Ultimately, though, the accuracy of the information in the loan application is still the borrower’s responsibility.
Potential program expansion
The House passed legislation last week that has the potential to have the most impact on the PPP, an amendment to CARES called the Paycheck Protection Program Flexibility Act of 2020.
If the Senate approves the bill as is, it would:
- Extend the “covered period” for PPP loans from eight to 24 weeks.
- Change the use of funds forgiveness requirement from 75% payroll costs/25% non-payroll costs to 60% payroll costs/40% non-payroll costs.
- Create a safe harbor for employers that made a good faith effort to hire or rehire qualified employees.
- Extend the maturity of PPP loans from two to five years.
- Allow PPP loan recipients to defer payroll taxes through the end of 2020.
The extension of the covered period, said Jimmy Christianson, vice president of government relations at the AGC, is the most important potential change “because timing is everything.” He said this element of the bill is most important for those companies that were early participants in the PPP because their covered period is set to expire soon, if it hasn’t already done so.
“And we have a lot of members that still [have] backlog and are doing their best to continue to secure that backlog. … So the ability to extend that eight-week period to 24 weeks is extremely helpful.”
Changing the payroll/nonpayroll expense ratio, allowing some flexibility when it comes to keeping employees on the payroll or rehiring them in an environment where they might not want to return to work, extending the repayment period from two years to five, and letting contractors defer payroll taxes are all things that will give them the best chance of survival, Christianson said.
As the Senate takes on the work of trying to reconcile the House bill with its proposals, attorney Paul Pollock with Crowell & Moring said the program might also see a revamp in the loan forgiveness application, which is complicated and burdensome in the way that companies calculate how much of their loan is forgivable.
“We can probably expect,” he said, “that this whole forgiveness application is going to get reinvented at some point in the next couple of weeks.”

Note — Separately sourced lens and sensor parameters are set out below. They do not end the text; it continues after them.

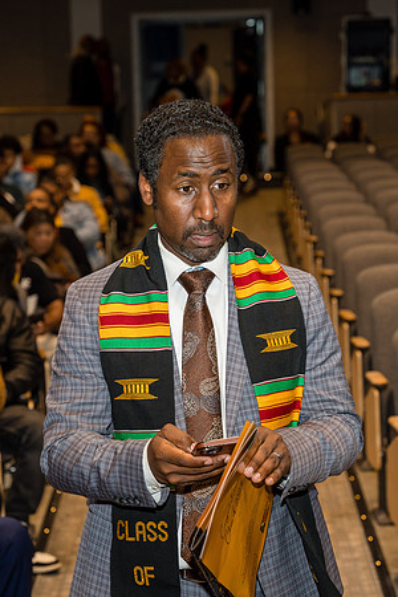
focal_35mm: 94
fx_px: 1555
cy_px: 298
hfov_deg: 14.6
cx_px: 192
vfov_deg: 21.7
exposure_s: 1/250
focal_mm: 62.5
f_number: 4.5
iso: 500
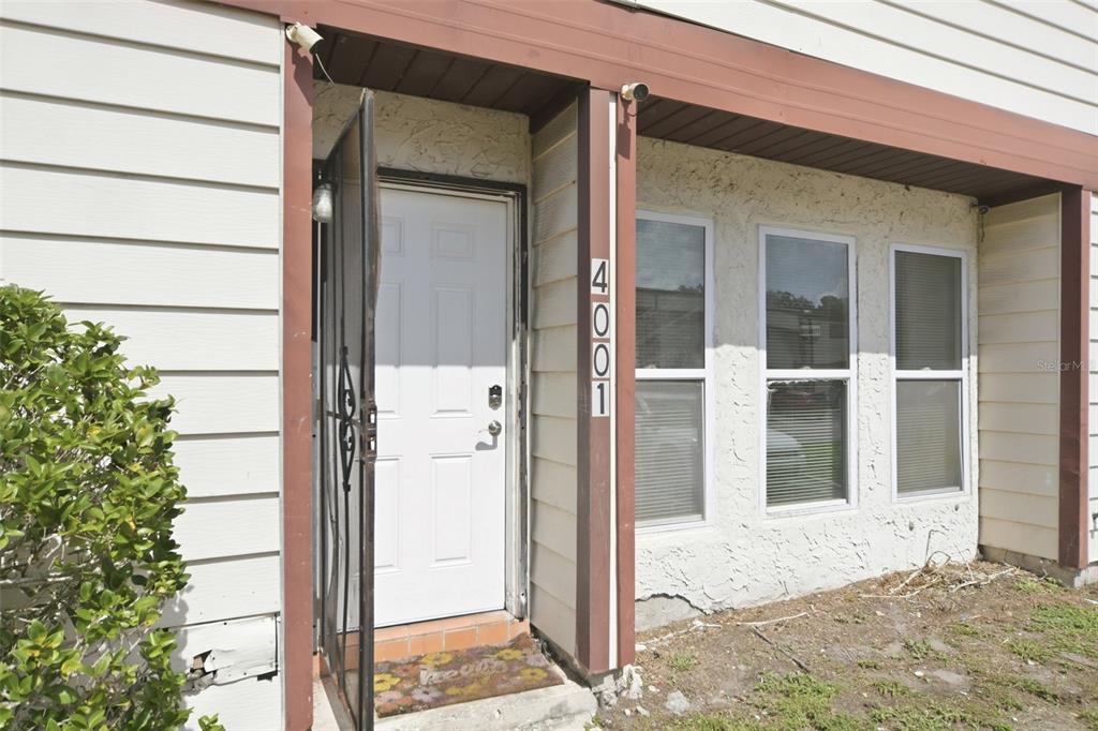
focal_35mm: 22
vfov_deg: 57.2
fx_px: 671
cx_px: 549
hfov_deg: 78.6
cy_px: 366
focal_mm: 22
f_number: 11
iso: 200
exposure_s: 1/320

However, Lombardo said, unless relevant changes are made to the forgiveness decision timeline, between the approvals needed from the SBA and the lender, it will still take up to 150 days before the SBA approves forgiveness of PPP loans.
The bottom line, Christianson said, is that the legislation will help contractors stay in business, as long as the Senate acts in a timely manner.
“My biggest fear is that by the time they decide it’s time to deal with infrastructure,” he said, “the [contractors] they need to deal with are not going to be there.”